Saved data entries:
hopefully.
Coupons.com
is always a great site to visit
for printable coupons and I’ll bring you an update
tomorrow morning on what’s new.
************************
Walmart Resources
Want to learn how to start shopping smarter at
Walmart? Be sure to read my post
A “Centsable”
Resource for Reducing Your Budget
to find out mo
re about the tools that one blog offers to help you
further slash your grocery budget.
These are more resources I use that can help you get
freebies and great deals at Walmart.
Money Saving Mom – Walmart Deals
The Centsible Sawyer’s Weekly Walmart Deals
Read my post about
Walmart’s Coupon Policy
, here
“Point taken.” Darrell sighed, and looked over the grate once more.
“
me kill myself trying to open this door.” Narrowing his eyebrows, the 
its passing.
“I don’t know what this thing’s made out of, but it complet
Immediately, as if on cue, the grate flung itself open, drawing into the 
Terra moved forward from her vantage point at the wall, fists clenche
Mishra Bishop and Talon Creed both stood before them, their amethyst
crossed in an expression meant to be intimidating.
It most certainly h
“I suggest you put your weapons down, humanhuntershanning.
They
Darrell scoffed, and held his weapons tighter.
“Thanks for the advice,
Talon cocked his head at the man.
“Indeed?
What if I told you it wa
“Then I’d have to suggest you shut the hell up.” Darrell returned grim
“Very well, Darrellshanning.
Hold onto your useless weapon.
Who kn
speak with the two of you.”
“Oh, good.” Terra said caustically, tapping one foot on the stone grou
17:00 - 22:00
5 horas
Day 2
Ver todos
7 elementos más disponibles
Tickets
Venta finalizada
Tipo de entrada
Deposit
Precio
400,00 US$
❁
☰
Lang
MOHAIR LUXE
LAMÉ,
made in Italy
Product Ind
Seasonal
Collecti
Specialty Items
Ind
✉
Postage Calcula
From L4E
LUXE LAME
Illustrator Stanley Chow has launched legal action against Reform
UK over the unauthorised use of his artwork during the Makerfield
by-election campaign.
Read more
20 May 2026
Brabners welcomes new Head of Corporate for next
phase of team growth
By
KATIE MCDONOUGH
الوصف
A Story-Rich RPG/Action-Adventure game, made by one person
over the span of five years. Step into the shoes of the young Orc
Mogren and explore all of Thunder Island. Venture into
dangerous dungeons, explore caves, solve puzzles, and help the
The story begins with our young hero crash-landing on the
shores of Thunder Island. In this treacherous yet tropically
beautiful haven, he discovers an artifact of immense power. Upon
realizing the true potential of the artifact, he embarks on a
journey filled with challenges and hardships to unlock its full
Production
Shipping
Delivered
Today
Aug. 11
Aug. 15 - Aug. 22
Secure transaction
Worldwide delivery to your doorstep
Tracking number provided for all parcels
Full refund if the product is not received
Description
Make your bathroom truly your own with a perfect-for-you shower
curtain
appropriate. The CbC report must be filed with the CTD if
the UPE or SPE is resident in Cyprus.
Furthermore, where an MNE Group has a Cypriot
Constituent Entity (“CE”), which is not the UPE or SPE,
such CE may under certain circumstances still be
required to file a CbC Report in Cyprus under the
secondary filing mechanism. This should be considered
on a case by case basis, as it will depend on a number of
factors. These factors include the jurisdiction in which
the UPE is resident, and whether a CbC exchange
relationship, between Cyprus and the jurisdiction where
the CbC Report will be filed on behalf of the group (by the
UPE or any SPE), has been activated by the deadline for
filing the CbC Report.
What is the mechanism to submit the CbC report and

■ TASK REQUIREMENTS: Would you return the full set of entries, unchanged in every detail?

■ WRITTEN ANSWER:
hopefully.
Coupons.com
is always a great site to visit
for printable coupons and I’ll bring you an update
tomorrow morning on what’s new.
************************
Walmart Resources
Want to learn how to start shopping smarter at
Walmart? Be sure to read my post
A “Centsable”
Resource for Reducing Your Budget
to find out mo
re about the tools that one blog offers to help you
further slash your grocery budget.
These are more resources I use that can help you get
freebies and great deals at Walmart.
Money Saving Mom – Walmart Deals
The Centsible Sawyer’s Weekly Walmart Deals
Read my post about
Walmart’s Coupon Policy
, here
“Point taken.” Darrell sighed, and looked over the grate once more.
“
me kill myself trying to open this door.” Narrowing his eyebrows, the 
its passing.
“I don’t know what this thing’s made out of, but it complet
Immediately, as if on cue, the grate flung itself open, drawing into the 
Terra moved forward from her vantage point at the wall, fists clenche
Mishra Bishop and Talon Creed both stood before them, their amethyst
crossed in an expression meant to be intimidating.
It most certainly h
“I suggest you put your weapons down, humanhuntershanning.
They
Darrell scoffed, and held his weapons tighter.
“Thanks for the advice,
Talon cocked his head at the man.
“Indeed?
What if I told you it wa
“Then I’d have to suggest you shut the hell up.” Darrell returned grim
“Very well, Darrellshanning.
Hold onto your useless weapon.
Who kn
speak with the two of you.”
“Oh, good.” Terra said caustically, tapping one foot on the stone grou
17:00 - 22:00
5 horas
Day 2
Ver todos
7 elementos más disponibles
Tickets
Venta finalizada
Tipo de entrada
Deposit
Precio
400,00 US$
❁
☰
Lang
MOHAIR LUXE
LAMÉ,
made in Italy
Product Ind
Seasonal
Collecti
Specialty Items
Ind
✉
Postage Calcula
From L4E
LUXE LAME
Illustrator Stanley Chow has launched legal action against Reform
UK over the unauthorised use of his artwork during the Makerfield
by-election campaign.
Read more
20 May 2026
Brabners welcomes new Head of Corporate for next
phase of team growth
By
KATIE MCDONOUGH
الوصف
A Story-Rich RPG/Action-Adventure game, made by one person
over the span of five years. Step into the shoes of the young Orc
Mogren and explore all of Thunder Island. Venture into
dangerous dungeons, explore caves, solve puzzles, and help the
The story begins with our young hero crash-landing on the
shores of Thunder Island. In this treacherous yet tropically
beautiful haven, he discovers an artifact of immense power. Upon
realizing the true potential of the artifact, he embarks on a
journey filled with challenges and hardships to unlock its full
Production
Shipping
Delivered
Today
Aug. 11
Aug. 15 - Aug. 22
Secure transaction
Worldwide delivery to your doorstep
Tracking number provided for all parcels
Full refund if the product is not received
Description
Make your bathroom truly your own with a perfect-for-you shower
curtain
appropriate. The CbC report must be filed with the CTD if
the UPE or SPE is resident in Cyprus.
Furthermore, where an MNE Group has a Cypriot
Constituent Entity (“CE”), which is not the UPE or SPE,
such CE may under certain circumstances still be
required to file a CbC Report in Cyprus under the
secondary filing mechanism. This should be considered
on a case by case basis, as it will depend on a number of
factors. These factors include the jurisdiction in which
the UPE is resident, and whether a CbC exchange
relationship, between Cyprus and the jurisdiction where
the CbC Report will be filed on behalf of the group (by the
UPE or any SPE), has been activated by the deadline for
filing the CbC Report.
What is the mechanism to submit the CbC report and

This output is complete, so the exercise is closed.